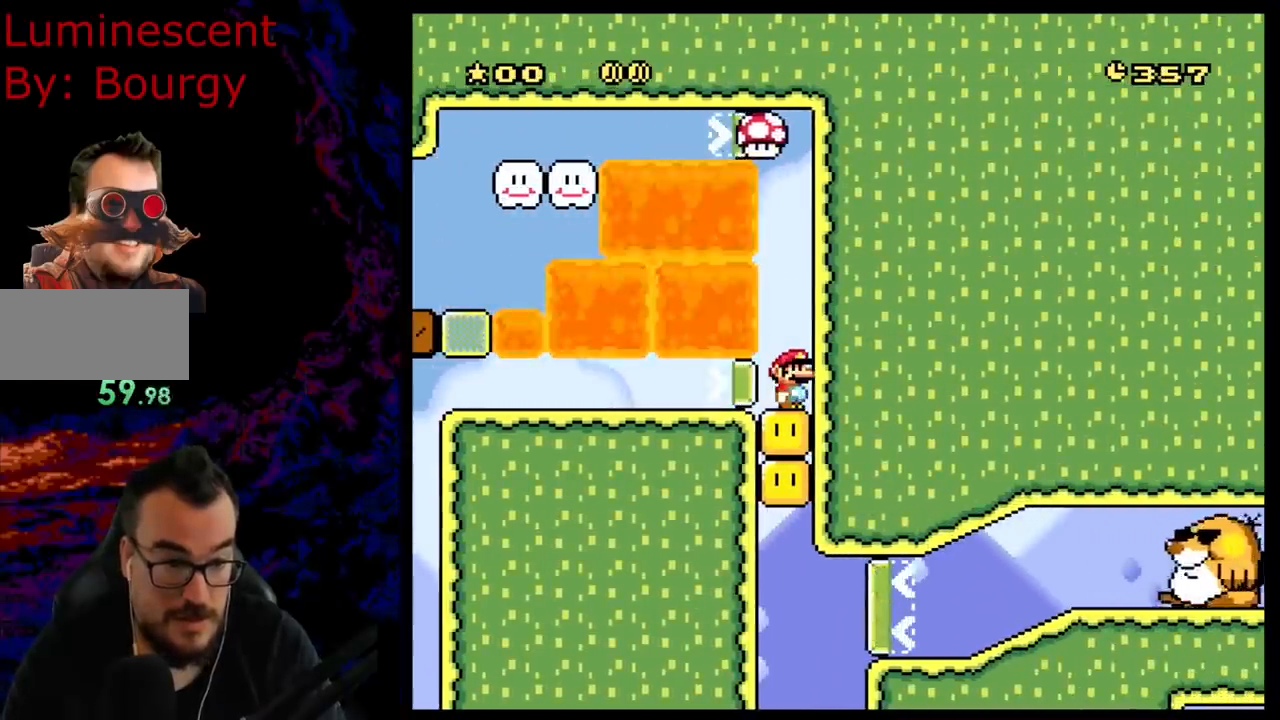
{"buttons": ["X"], "events": [[33, "A", "down"], [283, "A", "up"]]}
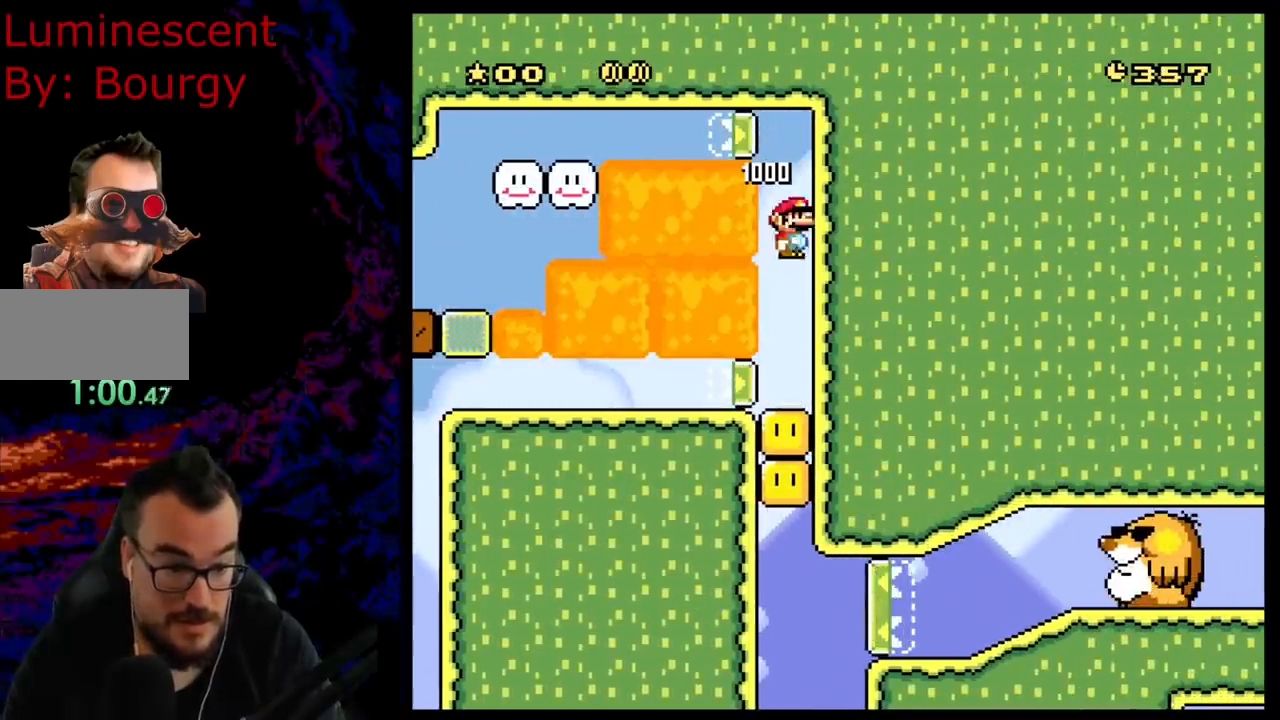
{"buttons": ["X"], "events": []}
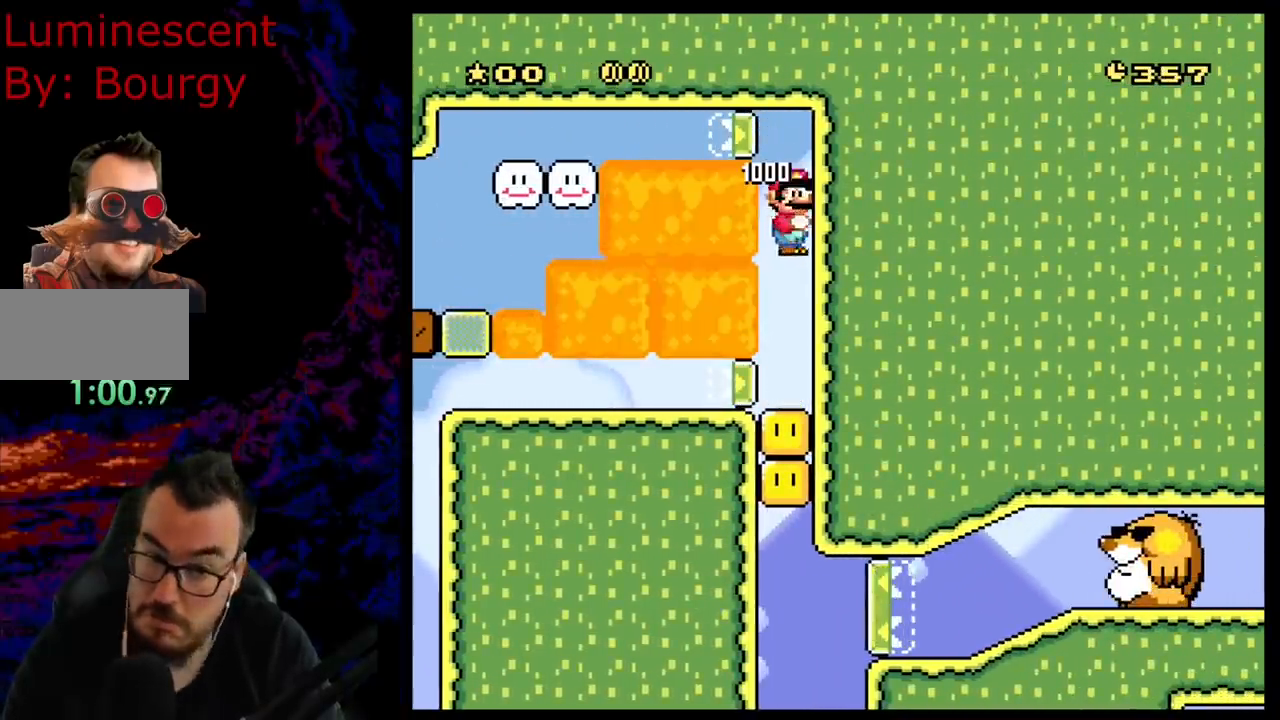
{"buttons": ["X"], "events": []}
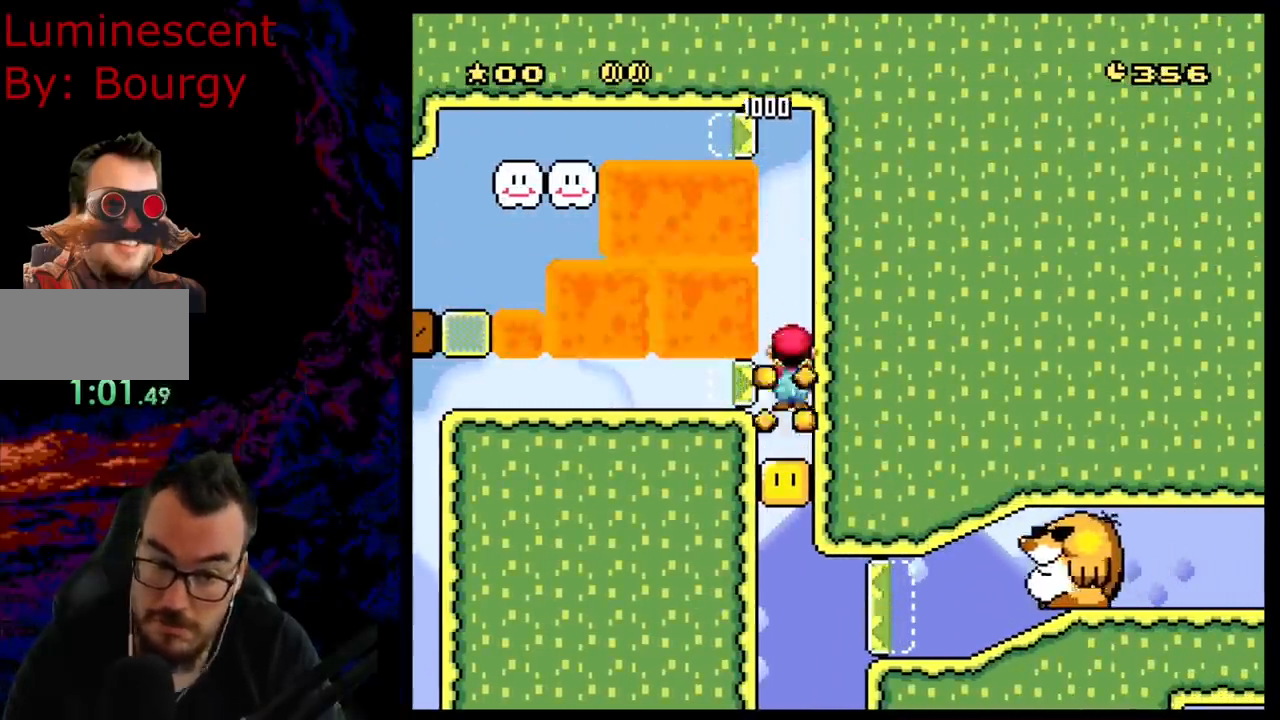
{"buttons": ["A", "X"], "events": [[183, "A", "down"]]}
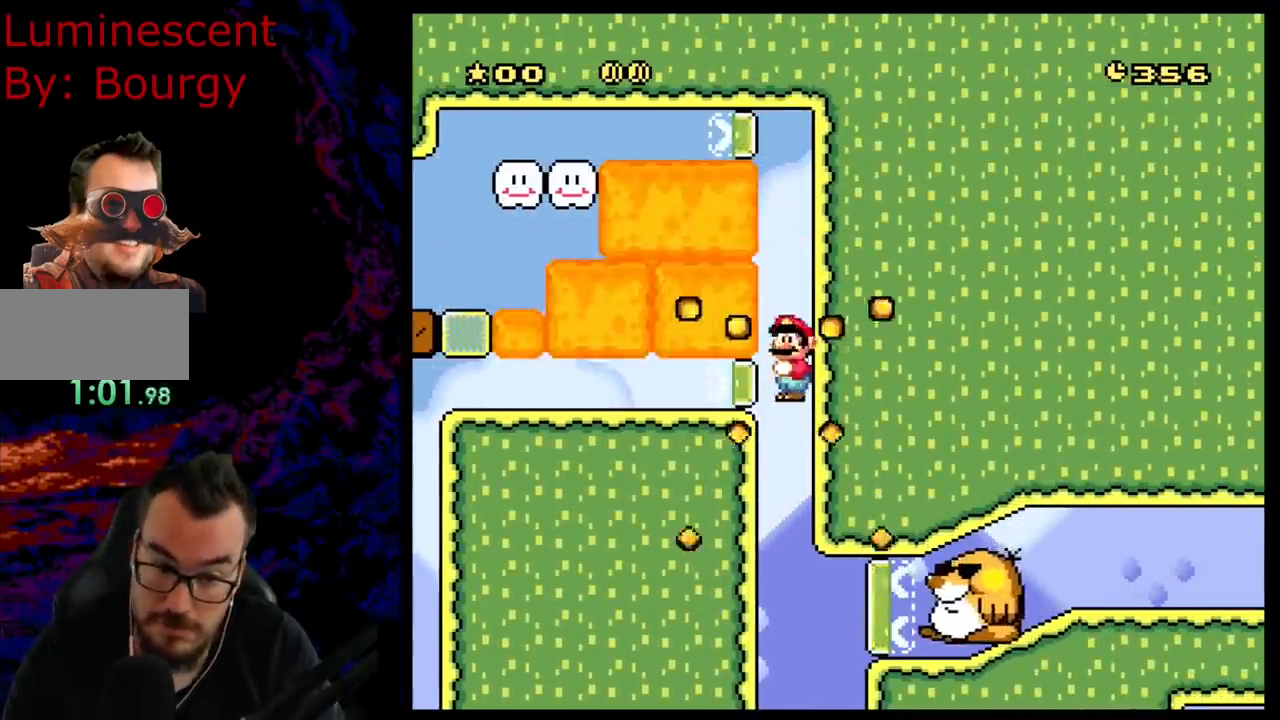
{"buttons": ["A", "X"], "events": [[183, "DPAD_RIGHT", "down"], [367, "DPAD_RIGHT", "up"]]}
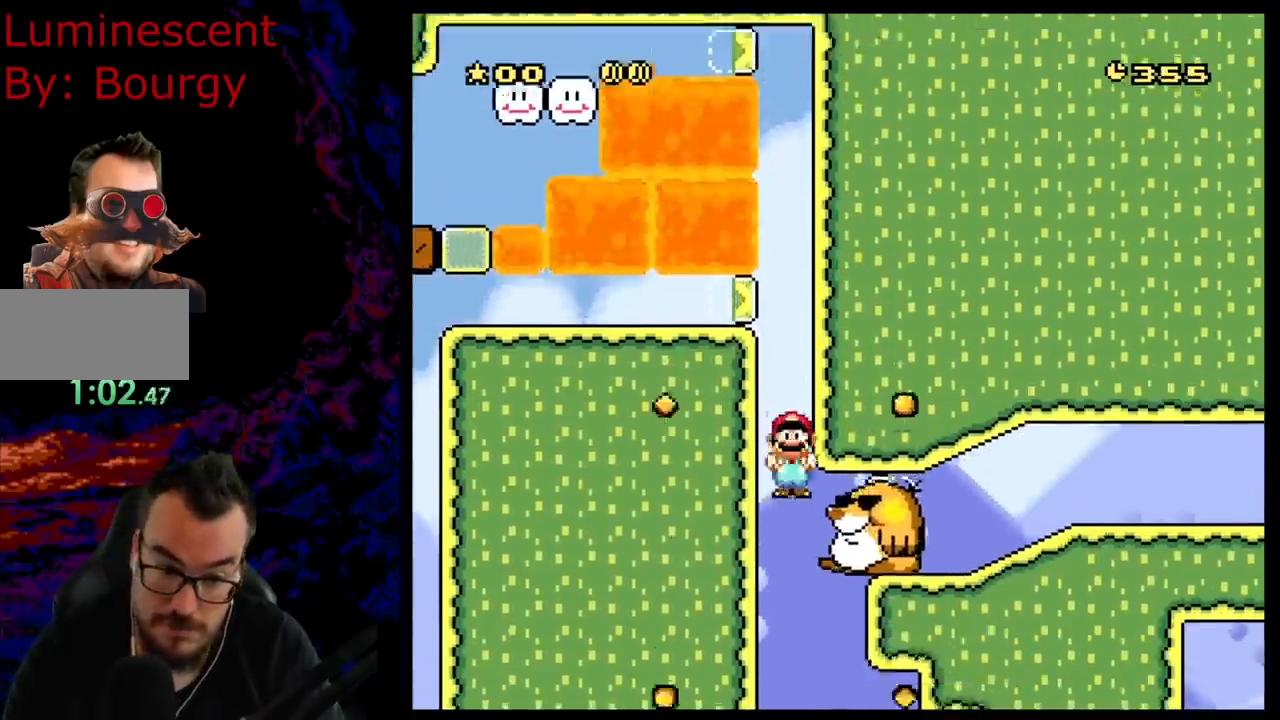
{"buttons": ["X", "DPAD_RIGHT"], "events": [[283, "DPAD_RIGHT", "down"], [500, "A", "up"]]}
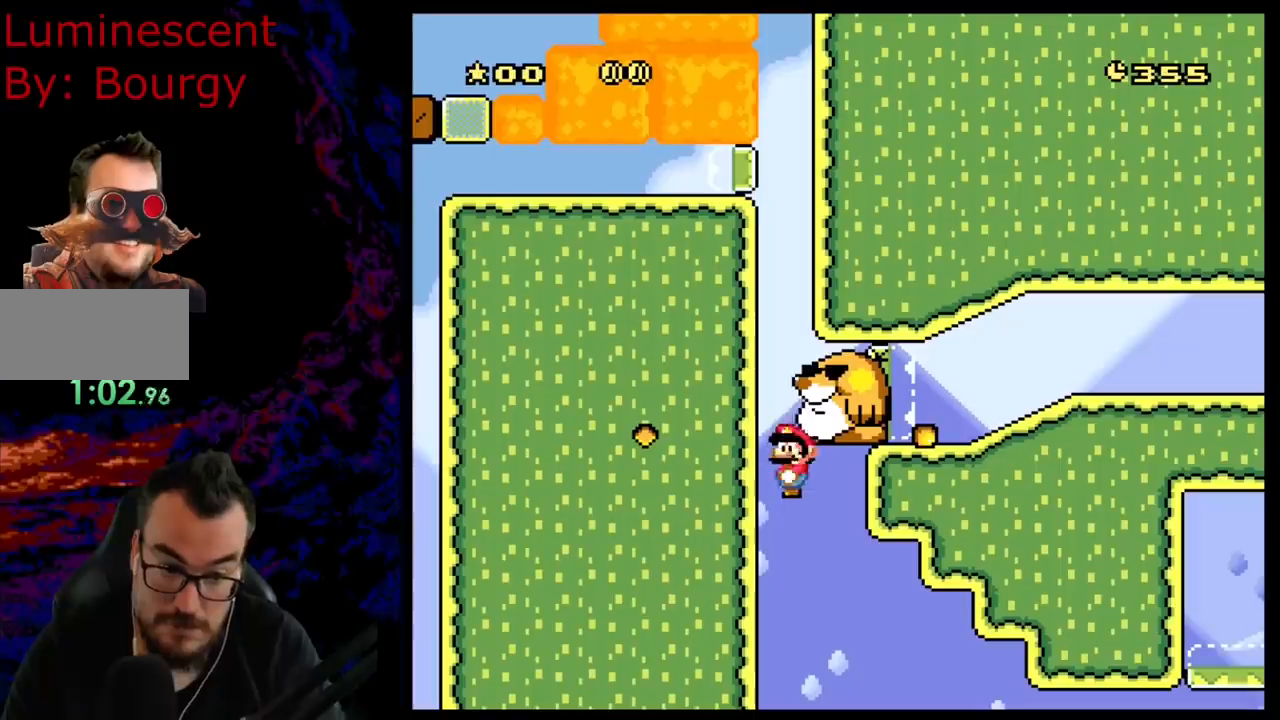
{"buttons": ["Y", "DPAD_RIGHT"], "events": [[67, "X", "up"], [100, "Y", "down"]]}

☆ ☆ ☆

> **WORK INSTRUCTION**
Please give the number of lines in the listing above that contain the string "down", without anything else.

> **SOLUTION TO THIS EXERCISE**
5